S’interrogeant sur le fait que les chercheurs ne s’intéressent pas à la proportion bien plus importante de consultations psychiatriques chez celles qui choisissent d’avorter, il souligne également le fait que l’étude ne tient pas compte des femmes ayant « caché » un avortement et qui n’ont pas consulté, alors que dans les pays où l’avortement est légal il est mal vu de rechercher une aide psychiatrique.
« On n’a pas le droit de se plaindre d’une maladie après l’avortement, parce que c’est une chose considérée comme “juste” et “normale”. Dire que vous n’allez pas bien après un avortement, c’est une hérésie dans un pays occidental. »
Le Dr Bellini souligne également que parmi les femmes ayant accouché, le pic de consultations se situe précisément au cours du premier mois après l’événement, au moment d’une dépression post partum qui pour être très fréquente n’est pas du tout durable, alors que la dépression post-abortive ne décroît pas. En atteste une étude de 2005 selon laquelle après une fausse couche on enregistre un taux d’anxiété plus élevé au cours des 6 mois suivant l’événement, tandis que les atteintes psychologiques sont durables chez les femmes ayant avorté.
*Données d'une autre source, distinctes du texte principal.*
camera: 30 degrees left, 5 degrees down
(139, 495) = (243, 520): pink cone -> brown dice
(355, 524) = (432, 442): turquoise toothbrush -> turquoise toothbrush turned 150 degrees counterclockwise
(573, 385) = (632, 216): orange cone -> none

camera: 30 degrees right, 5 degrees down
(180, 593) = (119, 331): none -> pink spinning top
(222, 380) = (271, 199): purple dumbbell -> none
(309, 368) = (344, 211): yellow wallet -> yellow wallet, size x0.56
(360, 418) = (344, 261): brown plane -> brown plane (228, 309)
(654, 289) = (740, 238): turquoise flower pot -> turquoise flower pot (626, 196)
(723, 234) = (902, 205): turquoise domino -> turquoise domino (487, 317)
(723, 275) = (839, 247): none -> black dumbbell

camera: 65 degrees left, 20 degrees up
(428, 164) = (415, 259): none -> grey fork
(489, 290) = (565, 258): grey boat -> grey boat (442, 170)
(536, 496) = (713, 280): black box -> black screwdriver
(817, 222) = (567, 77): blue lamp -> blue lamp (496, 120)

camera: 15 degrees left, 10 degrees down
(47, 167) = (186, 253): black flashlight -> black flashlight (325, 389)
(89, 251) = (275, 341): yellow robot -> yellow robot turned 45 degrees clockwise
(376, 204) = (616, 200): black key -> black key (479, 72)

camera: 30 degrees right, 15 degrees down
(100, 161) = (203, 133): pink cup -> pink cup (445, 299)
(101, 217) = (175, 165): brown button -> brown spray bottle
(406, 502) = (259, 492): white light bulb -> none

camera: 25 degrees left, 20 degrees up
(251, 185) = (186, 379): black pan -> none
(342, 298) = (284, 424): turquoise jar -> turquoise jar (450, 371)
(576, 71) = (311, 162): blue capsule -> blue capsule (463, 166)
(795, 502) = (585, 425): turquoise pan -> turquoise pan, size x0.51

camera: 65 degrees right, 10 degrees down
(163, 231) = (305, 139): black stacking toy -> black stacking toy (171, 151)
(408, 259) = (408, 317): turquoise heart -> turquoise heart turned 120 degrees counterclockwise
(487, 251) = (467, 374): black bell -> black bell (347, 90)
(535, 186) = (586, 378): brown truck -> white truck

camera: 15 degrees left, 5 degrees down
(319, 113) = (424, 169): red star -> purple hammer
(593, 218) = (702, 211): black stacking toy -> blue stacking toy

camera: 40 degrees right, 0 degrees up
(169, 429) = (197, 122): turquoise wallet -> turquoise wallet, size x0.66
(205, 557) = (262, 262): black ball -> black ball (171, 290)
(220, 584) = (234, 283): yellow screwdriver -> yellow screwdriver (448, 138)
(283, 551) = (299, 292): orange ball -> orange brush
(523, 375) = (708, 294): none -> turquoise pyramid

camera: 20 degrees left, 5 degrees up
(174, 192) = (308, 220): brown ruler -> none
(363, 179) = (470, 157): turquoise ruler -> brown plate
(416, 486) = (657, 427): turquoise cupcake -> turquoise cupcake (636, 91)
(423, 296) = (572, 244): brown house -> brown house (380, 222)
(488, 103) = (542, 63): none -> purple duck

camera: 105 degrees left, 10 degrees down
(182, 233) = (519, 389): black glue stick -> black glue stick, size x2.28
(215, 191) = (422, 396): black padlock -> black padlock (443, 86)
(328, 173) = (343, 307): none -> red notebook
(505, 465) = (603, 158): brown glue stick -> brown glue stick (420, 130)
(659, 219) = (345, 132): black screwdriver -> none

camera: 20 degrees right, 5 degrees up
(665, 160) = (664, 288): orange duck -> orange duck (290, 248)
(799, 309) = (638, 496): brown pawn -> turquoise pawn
Il cite enfin une autre donnée de l’étude danoise qui n’a pas été approfondie ou commentée : les femmes qui ont consulté pour la première fois dans le domaine psychiatrique à la suite d’un avortement ont 1,5 fois plus de chances d’avoir reçu un diagnostic de désordres possibles de la personnalité et du comportement qu’avant l’avortement.